2009/4/30 Daniel Carrera <daniel.carr...@theingots.org>:
> Jeremy O'Donoghue wrote:
>> 2009/4/30 Daniel Carrera <daniel.carr...@theingots.org>:
>>> 1) First, a broad question: Why do you like wxHaskell?
[snip]
>> The company I work for has major issues with LGPL (we're flat out
>> forbidden to use anything LGPL, although GPL is OK in certain
>> circumstances), whereas wxWidgets (and hence wxHaskell) has a license
>> that unambiguously allows for closed source development.
>
> That's very interesting. This isn't an issue for me (my employer is
> happy with any FOSS license), but it's interesting anyways.

Flame war material on many lists, but it's my employer's rule (or
rather, my employer's lawyers' rule...), so I need to stick by it.

>> I like that it is stable, has pretty much all of the features I need
>> in a GUI, is easy to distribute (i.e. roll up into an installer) and
>> looks good on all three major platforms.
>
> The "easy to distribute" part is interesting. Is there something that
> makes Qt or Gtk harder to distribute? Maybe it's the license...

Nothing to do with the license, and all about building an installer :-)

Depending on how you build wxWidgets / wxHaskell, you can have just a
single DLL to distribute along with your application (the default
build creates about 10 DLLs and uses dynamically linked C library, but
Microsoft has recently invented a whole new version of 'DLL hell' with
the use of Manifest library descriptions. I find it much simpler (i.e.
more or less guaranteed to work on any client machine) to build a
single DLL containing wxWidgets, C runtime and the wxC bindings (to
which wxHaskell talks via FFI).

Gtk+ is composed of a very large number of DLLs - it's not too hard to
package up, but I've run into problems in the past where more than one
Gtk+ application is installed on a machine and the 'other' Gtk+ DLL
appears earlier on the path than the correct version. None of this is
insurmountable, just tedious to track down and fix if it happens.

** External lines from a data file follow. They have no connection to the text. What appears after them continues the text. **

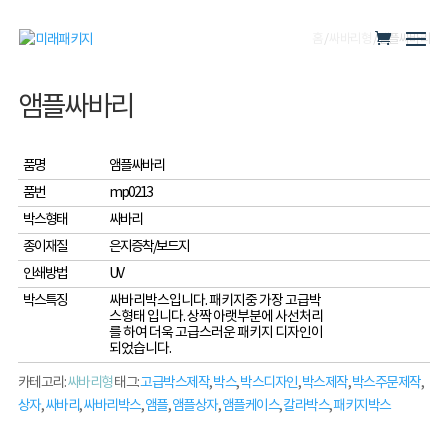
홈
/
싸바리형
/ 앰플싸바리
앰플싸바리
품명
앰플싸바리
품번
mp0213
박스형태
싸바리
종이재질
은지증착/보드지
인쇄방법
UV
박스특징
싸바리박스입니다. 패키지중 가장 고급박
스형태 입니다. 상짝 아랫부분에 사선처리
를 하여 더욱 고급스러운 패키지 디자인이
되었습니다.
카테고리:
싸바리형
태그:
고급박스제작
,
박스
,
박스디자인
,
박스제작
,
박스주문제작
,
상자
,
싸바리
,
싸바리박스
,
앰플
,
앰플상자
,
앰플케이스
,
칼라박스
,
패키지박스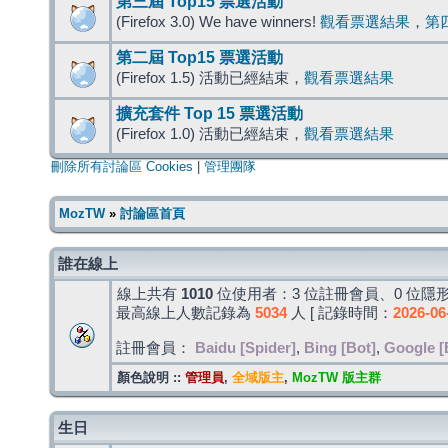
第三屆 Top15 票選活動
(Firefox 3.0) We have winners!
觀看票選結果
，
第
第二屆 Top15 票選活動
(Firefox 1.5) 活動已經結束，
觀看票選結果
擴充套件 Top 15 票選活動
(Firefox 1.0) 活動已經結束，
觀看票選結果
刪除所有討論區 Cookies
|
管理團隊
MozTW
»
討論區首頁
誰在線上
線上共有
1010
位使用者：3 位註冊會員、0 位隱形
最高線上人數記錄為
5034
人 [ 記錄時間：
2026-06
註冊會員：
Baidu [Spider]
,
Bing [Bot]
,
Google [
顏色說明 ::
管理員
,
全域版主
,
MozTW 版主群
生日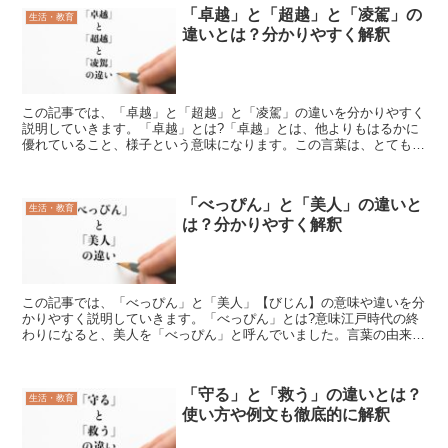
「卓越」と「超越」と「凌駕」の
生活・教育
違いとは？分かりやすく解釈
この記事では、「卓越」と「超越」と「凌駕」の違いを分かりやすく
説明していきます。「卓越」とは?「卓越」とは、他よりもはるかに
優れていること、様子という意味になります。この言葉は、とても優
れていると認めていることになりますので褒め言葉として使...
「べっぴん」と「美人」の違いと
生活・教育
は？分かりやすく解釈
この記事では、「べっぴん」と「美人」【びじん】の意味や違いを分
かりやすく説明していきます。「べっぴん」とは?意味江戸時代の終
わりになると、美人を「べっぴん」と呼んでいました。言葉の由来
は、東海道にあった吉田宿として客を泊める店でうなぎを蒲焼...
「守る」と「救う」の違いとは？
生活・教育
使い方や例文も徹底的に解釈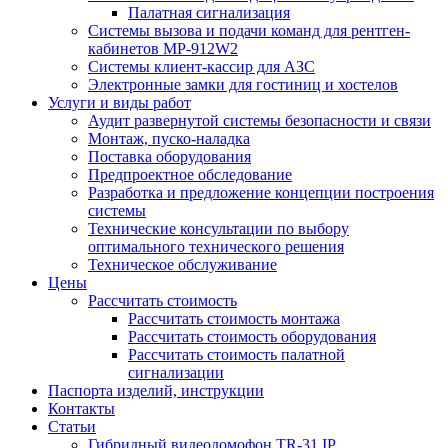
Палатная сигнализация
Системы вызова и подачи команд для рентген-
кабинетов MP-912W2
Системы клиент-кассир для АЗС
Электронные замки для гостиниц и хостелов
Услуги и виды работ
Аудит развернутой системы безопасности и связи
Монтаж, пуско-наладка
Поставка оборудования
Предпроектное обследование
Разработка и предложение концепции построения
системы
Технические консультации по выбору
оптимального технического решения
Техническое обслуживание
Цены
Рассчитать стоимость
Рассчитать стоимость монтажа
Рассчитать стоимость оборудования
Рассчитать стоимость палатной
сигнализации
Паспорта изделий, инструкции
Контакты
Статьи
Гибридный видеодомофон TR-31 IP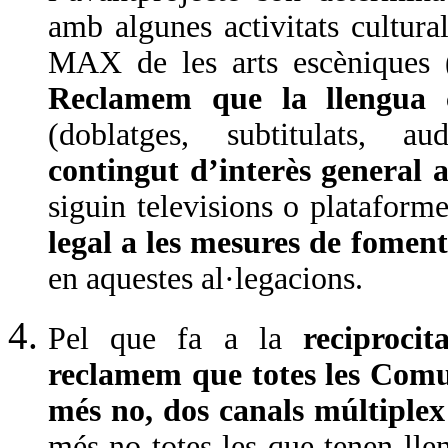
amb algunes activitats cultur
MAX de les arts escèniques (a
Reclamem que la llengua c
(doblatges, subtitulats, audi
contingut d’interès general 
siguin televisions o plataform
legal a les mesures de foment
en aquestes al·legacions.
Pel que fa a la
reciprocit
reclamem que totes les Comu
més no, dos canals múltiple
més no totes les que tenen llen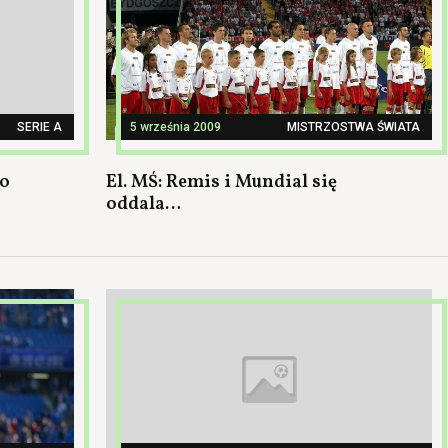
SERIE A
5 września 2009
MISTRZOSTWA ŚWIATA
do
El. MŚ: Remis i Mundial się
oddala…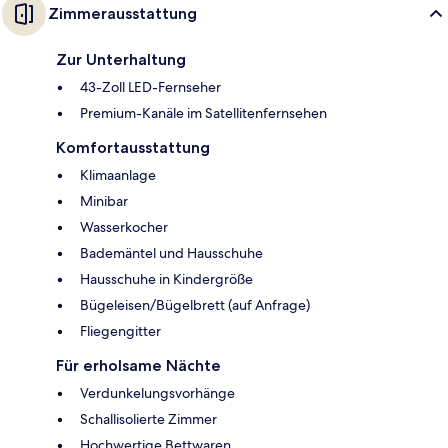
Zimmerausstattung
Zur Unterhaltung
43-Zoll LED-Fernseher
Premium-Kanäle im Satellitenfernsehen
Komfortausstattung
Klimaanlage
Minibar
Wasserkocher
Bademäntel und Hausschuhe
Hausschuhe in Kindergröße
Bügeleisen/Bügelbrett (auf Anfrage)
Fliegengitter
Für erholsame Nächte
Verdunkelungsvorhänge
Schallisolierte Zimmer
Hochwertige Bettwaren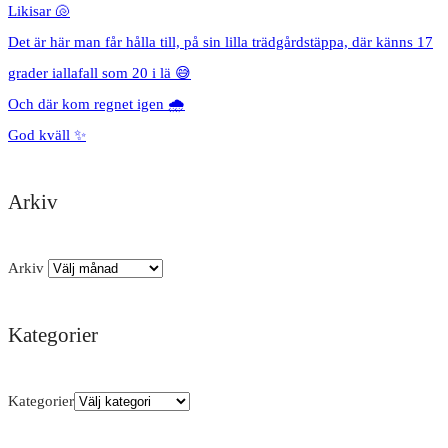
Likisar 🐚
Det är här man får hålla till, på sin lilla trädgårdstäppa, där känns 17
grader iallafall som 20 i lä 😅
Och där kom regnet igen 🌧️
God kväll ✨
Arkiv
Arkiv
Kategorier
Kategorier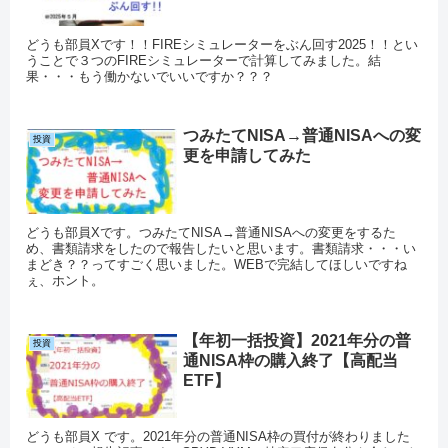
どうも部員Xです！！FIREシミュレーターをぶん回す2025！！とい
うことで３つのFIREシミュレーターで計算してみました。結
果・・・もう働かないでいいですか？？？
つみたてNISA→普通NISAへの変
投資
更を申請してみた
どうも部員Xです。つみたてNISA→普通NISAへの変更をするた
め、書類請求をしたので報告したいと思います。書類請求・・・い
まどき？？ってすごく思いました。WEBで完結してほしいですね
ぇ、ホント。
【年初一括投資】2021年分の普
投資
通NISA枠の購入終了【高配当
ETF】
どうも部員X です。2021年分の普通NISA枠の買付が終わりました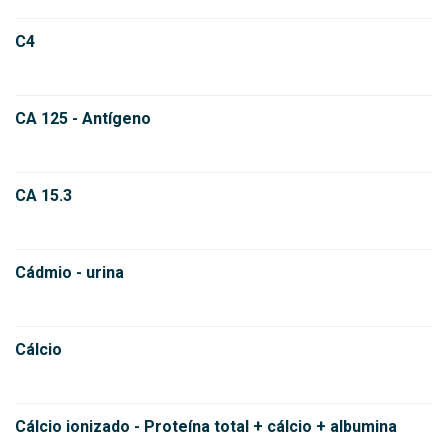
C4
CA 125 - Antígeno
CA 15.3
Cádmio - urina
Cálcio
Cálcio ionizado - Proteína total + cálcio + albumina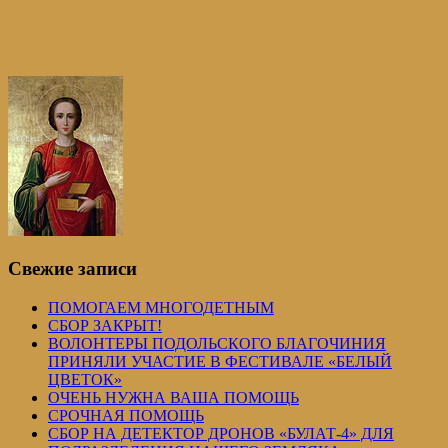
Свежие записи
ПОМОГАЕМ МНОГОДЕТНЫМ
СБОР ЗАКРЫТ!
ВОЛОНТЕРЫ ПОДОЛЬСКОГО БЛАГОЧИНИЯ
ПРИНЯЛИ УЧАСТИЕ В ФЕСТИВАЛЕ «БЕЛЫЙ
ЦВЕТОК»
ОЧЕНЬ НУЖНА ВАША ПОМОЩЬ
СРОЧНАЯ ПОМОЩЬ
СБОР НА ДЕТЕКТОР ДРОНОВ «БУЛАТ-4» ДЛЯ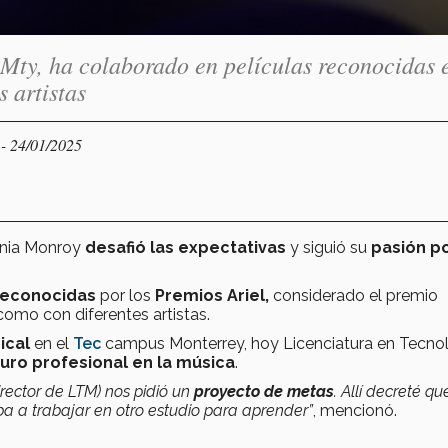
Mty, ha colaborado en películas reconocidas 
 artistas
- 24/01/2025
Y
ania Monroy
desafió las expectativas
y siguió su
pasión po
 reconocidas
por los
Premios Ariel,
considerado el premio
como con diferentes artistas.
ical
en el
Tec
campus Monterrey, hoy Licenciatura en Tecnol
turo profesional en la música
.
rector de LTM) nos pidió un
proyecto de metas
. Allí decreté qu
ba a trabajar en otro estudio para aprender”
, mencionó.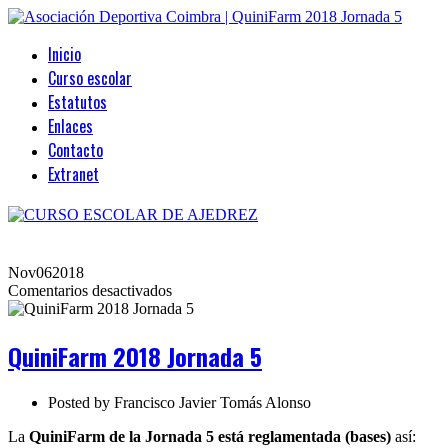
Inicio
Curso escolar
Estatutos
Enlaces
Contacto
Extranet
Nov
06
2018
en
Comentarios desactivados
QuiniFarm
2018
Jornada
QuiniFarm 2018 Jornada 5
5
Posted by
Francisco Javier Tomás Alonso
La
QuiniFarm
de la Jornada 5 está reglamentada (bases)
así: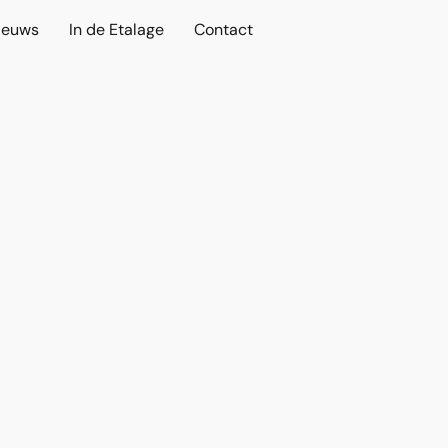
ieuws
In de Etalage
Contact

Worth mentioning that these packaging issues are pretty much confined
to Windows targets. Linux and Mac seem to be less problematic,
probably because libraries tend to live in a small number of locations
and shared libraries can coexist in multiple versions more readily.

>>> 2) I've heard that wxWidgets doesn't work that well on Mac OS X, but
>>> looking at the screen shots, it looks very native to me. How is OS X
>>> support?

[snip]

>> but it is closer (out of the box) to OS X native look and
>> feel than either of Gtk+ or Qt IMHO.
>
> Qt too? That's interesting. I sort of assumed that Qt would be better on
> Mac, but I haven't checked. Later on I'll reboot into OS X and install a
> couple of Qt and Wx apps and see how they look.

Depends on how critical your users are. Qt and wx are probably fine
for all but the most demanding UI zealots. I think Qt has its own
(non-native) implementations of a few widgets on Mac, but they are
probably avoidable if you really must look native. The latest (native
Mac) versions of Gtk+ are getting considerably better, but still have
a way to go, and native Gtk+ is not really production ready on Mac as
yet, although Gtk2Hs has been demonstrated to work with it.